* EXTRAIT CHOISI:
------

Le Franco-Palestinien Salah Hamouri, prisonnier du dédale carcéral israélien

L’emprisonnement du défenseur des droits humains a été prolongé de trois mois, sans que la moindre charge ne lui soit notifiée, en vertu du système de la détention administrative, un régime arbitraire, renouvelable indéfiniment.

Il n’y a pas eu de jugement cette fois-ci, pas même un passage au tribunal. Dimanche 5 juin, la détention administrative de Salah Hamouri, avocat franco-palestinien de 37 ans en prison depuis le 7 mars, a été prolongée de trois mois. Les autorités israéliennes ont transmis l’ordre directement à son avocat. L’accusé ignore toujours ce qui lui est reproché ; son dossier est secret. En tout, compte tenu de ses précédentes détentions administratives, notamment en 2018, Salah Hamouri a déjà passé près de deux ans en prison sous ce régime.

Ce système permet à Israël d’incarcérer des accusés sans qu’ils aient accès à leur dossier, pour des périodes de trois à six mois, renouvelables indéfiniment. Rien ne dit que Salah Hamouri sera libre le 5 septembre. L’avocat s’est joint aux autres détenus administratifs palestiniens qui, depuis le début de l’année, protestent contre ce régime arbitraire. Ils boycottent les tribunaux militaires censés renouveler les périodes d’incarcération.

« Le problème de ce mode de détention, c’est qu’on ne peut pas se projeter. A l’inverse d’un détenu normal, on n’a pas de fin de peine, explique son épouse, Elsa Lefort, interdite d’entrée sur le territoire en Israël et dans les territoires palestiniens occupés depuis 2016. C’est particulièrement stressant d’être dans ce flou : le flou sur les dates de sa libération et le flou sur les motifs de son incarcération, » Elle n’a pas eu de contact avec son mari depuis le 7 mars, pas même un coup de fil, et ne l’a pas vu depuis la naissance de leur fille, il y a treize mois.

------

* MATÉRIAUX FOURNIS:

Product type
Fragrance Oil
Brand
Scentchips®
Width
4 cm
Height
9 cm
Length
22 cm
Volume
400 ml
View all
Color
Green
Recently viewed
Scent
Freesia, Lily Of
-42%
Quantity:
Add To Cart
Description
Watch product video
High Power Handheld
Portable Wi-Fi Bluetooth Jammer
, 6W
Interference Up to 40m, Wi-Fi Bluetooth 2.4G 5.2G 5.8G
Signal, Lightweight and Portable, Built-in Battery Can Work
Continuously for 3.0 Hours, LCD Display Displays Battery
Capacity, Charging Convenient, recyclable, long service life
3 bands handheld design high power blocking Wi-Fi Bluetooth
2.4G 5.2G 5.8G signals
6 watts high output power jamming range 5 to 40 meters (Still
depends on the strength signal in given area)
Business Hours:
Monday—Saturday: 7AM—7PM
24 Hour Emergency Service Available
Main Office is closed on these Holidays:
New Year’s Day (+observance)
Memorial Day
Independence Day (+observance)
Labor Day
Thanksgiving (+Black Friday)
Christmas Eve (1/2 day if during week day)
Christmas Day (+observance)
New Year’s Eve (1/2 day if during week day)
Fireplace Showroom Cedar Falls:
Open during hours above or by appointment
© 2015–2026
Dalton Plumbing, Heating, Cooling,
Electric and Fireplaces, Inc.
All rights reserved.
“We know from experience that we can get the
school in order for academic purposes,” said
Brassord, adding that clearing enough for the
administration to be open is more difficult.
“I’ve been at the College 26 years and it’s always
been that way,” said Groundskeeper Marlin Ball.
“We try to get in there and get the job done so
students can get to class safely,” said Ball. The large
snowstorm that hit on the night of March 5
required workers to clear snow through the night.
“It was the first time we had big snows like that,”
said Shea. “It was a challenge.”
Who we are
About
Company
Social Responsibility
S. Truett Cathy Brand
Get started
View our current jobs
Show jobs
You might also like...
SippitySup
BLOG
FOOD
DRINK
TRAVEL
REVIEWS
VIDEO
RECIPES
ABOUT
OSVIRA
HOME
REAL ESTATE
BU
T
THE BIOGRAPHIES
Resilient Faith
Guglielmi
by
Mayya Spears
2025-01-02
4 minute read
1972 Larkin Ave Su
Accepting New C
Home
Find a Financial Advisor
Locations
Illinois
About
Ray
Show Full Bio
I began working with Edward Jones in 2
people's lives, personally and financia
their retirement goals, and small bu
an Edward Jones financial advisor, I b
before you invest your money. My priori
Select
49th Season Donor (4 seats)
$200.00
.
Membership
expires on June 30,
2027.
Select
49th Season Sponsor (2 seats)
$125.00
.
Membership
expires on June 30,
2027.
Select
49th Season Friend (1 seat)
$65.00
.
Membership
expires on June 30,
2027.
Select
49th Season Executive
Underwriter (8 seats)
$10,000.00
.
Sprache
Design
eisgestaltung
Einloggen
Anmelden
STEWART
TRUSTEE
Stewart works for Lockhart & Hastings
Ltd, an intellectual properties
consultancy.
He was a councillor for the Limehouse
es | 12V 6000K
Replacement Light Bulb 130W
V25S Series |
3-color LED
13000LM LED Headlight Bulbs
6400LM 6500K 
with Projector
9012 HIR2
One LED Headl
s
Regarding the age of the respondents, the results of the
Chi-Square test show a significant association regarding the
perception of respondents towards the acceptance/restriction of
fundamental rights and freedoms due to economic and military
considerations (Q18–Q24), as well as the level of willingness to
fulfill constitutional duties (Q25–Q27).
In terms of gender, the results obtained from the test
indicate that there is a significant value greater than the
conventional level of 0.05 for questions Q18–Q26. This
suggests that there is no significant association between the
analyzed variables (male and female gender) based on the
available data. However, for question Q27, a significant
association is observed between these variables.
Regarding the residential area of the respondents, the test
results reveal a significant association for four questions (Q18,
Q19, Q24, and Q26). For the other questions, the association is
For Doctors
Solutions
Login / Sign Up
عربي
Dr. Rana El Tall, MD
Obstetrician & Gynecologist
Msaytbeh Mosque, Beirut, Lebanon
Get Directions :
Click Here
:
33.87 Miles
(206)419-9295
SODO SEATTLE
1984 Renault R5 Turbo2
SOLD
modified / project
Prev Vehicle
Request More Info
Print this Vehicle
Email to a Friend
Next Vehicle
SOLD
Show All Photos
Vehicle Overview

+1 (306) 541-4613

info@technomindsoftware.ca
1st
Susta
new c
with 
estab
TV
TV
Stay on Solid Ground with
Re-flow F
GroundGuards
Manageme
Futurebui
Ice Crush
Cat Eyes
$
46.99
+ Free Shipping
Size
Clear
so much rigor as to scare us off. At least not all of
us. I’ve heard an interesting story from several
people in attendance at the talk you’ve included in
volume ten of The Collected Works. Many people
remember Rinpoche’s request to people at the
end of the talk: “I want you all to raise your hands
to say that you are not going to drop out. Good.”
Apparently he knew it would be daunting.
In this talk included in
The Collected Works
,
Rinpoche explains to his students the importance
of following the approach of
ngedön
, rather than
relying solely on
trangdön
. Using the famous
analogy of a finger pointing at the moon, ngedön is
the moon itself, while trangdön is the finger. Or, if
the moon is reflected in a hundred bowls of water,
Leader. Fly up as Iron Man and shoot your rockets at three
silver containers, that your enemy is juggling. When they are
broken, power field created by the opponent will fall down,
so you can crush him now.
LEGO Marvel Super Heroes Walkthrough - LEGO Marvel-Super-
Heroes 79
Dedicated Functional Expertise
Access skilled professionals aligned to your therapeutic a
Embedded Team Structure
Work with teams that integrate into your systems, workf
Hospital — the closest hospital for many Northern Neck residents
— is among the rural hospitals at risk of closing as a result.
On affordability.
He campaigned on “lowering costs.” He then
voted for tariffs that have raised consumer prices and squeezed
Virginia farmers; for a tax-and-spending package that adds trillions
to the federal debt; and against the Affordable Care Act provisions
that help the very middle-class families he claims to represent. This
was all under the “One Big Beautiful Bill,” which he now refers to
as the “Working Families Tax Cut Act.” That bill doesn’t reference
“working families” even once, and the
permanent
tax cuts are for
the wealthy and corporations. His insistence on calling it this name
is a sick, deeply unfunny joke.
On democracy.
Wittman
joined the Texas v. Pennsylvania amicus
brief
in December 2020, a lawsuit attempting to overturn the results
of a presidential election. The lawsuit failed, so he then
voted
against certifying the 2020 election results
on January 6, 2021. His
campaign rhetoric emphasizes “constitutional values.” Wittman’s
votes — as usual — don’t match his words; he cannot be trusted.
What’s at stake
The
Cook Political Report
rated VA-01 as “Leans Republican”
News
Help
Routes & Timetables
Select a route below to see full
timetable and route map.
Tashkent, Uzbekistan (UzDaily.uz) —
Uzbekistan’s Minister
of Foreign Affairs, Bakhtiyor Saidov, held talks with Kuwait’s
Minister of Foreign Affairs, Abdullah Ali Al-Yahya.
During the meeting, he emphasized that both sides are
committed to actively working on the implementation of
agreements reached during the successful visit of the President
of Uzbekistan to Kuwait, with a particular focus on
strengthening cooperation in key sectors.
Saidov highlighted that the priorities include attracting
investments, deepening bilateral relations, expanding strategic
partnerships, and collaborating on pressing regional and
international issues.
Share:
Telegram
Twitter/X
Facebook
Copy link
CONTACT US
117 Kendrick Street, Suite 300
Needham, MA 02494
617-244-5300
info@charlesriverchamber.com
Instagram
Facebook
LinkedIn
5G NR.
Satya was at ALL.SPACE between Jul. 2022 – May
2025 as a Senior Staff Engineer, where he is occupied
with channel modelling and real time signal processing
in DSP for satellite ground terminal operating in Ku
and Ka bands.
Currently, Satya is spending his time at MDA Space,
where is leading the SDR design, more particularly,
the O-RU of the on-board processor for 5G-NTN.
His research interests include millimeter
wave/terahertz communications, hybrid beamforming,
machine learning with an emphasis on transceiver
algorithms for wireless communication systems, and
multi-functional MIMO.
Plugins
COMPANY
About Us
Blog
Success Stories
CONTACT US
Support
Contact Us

------

* SELON CET ARTICLE:
a – Dans l'article, depuis quelle date Salah Hamouri est-il en prison ?
b – Reprenez mot pour mot le passage de l'article qui va de « Ce système permet » jusqu'à « les périodes d’incarcération. » inclus.
c – Relevez toutes les dates, jours ou années, qui figurent dans l'article.
Ces matériaux n'entrent pas en jeu ici.

* VOS RÉPONSES:
a – Depuis le 7 mars.

b –
Ce système permet à Israël d’incarcérer des accusés sans qu’ils aient accès à leur dossier, pour des périodes de trois à six mois, renouvelables indéfiniment. Rien ne dit que Salah Hamouri sera libre le 5 septembre. L’avocat s’est joint aux autres détenus administratifs palestiniens qui, depuis le début de l’année, protestent contre ce régime arbitraire. Ils boycottent les tribunaux militaires censés renouveler les périodes d’incarcération.

c –
- dimanche 5 juin
- le 7 mars
- 2018
- le 5 septembre
- 2016